**Extracted entries**
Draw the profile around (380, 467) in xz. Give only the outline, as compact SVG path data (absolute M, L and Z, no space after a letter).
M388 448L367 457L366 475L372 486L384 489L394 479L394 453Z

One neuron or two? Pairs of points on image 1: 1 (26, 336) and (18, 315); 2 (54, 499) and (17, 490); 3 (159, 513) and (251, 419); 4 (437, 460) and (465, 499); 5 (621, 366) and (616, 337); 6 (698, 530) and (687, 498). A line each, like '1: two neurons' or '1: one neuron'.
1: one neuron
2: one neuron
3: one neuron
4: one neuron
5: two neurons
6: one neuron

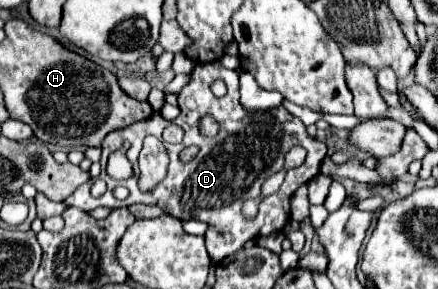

**Work to be completed**
Skip the pictures. Restate everything else in the records word for word.

**Response for this exercise**
Draw the profile around (380, 467) in xz. Give only the outline, as compact SVG path data (absolute M, L and Z, no space after a letter).
M388 448L367 457L366 475L372 486L384 489L394 479L394 453Z

One neuron or two? Pairs of points on image 1: 1 (26, 336) and (18, 315); 2 (54, 499) and (17, 490); 3 (159, 513) and (251, 419); 4 (437, 460) and (465, 499); 5 (621, 366) and (616, 337); 6 (698, 530) and (687, 498). A line each, like '1: two neurons' or '1: one neuron'.
1: one neuron
2: one neuron
3: one neuron
4: one neuron
5: two neurons
6: one neuron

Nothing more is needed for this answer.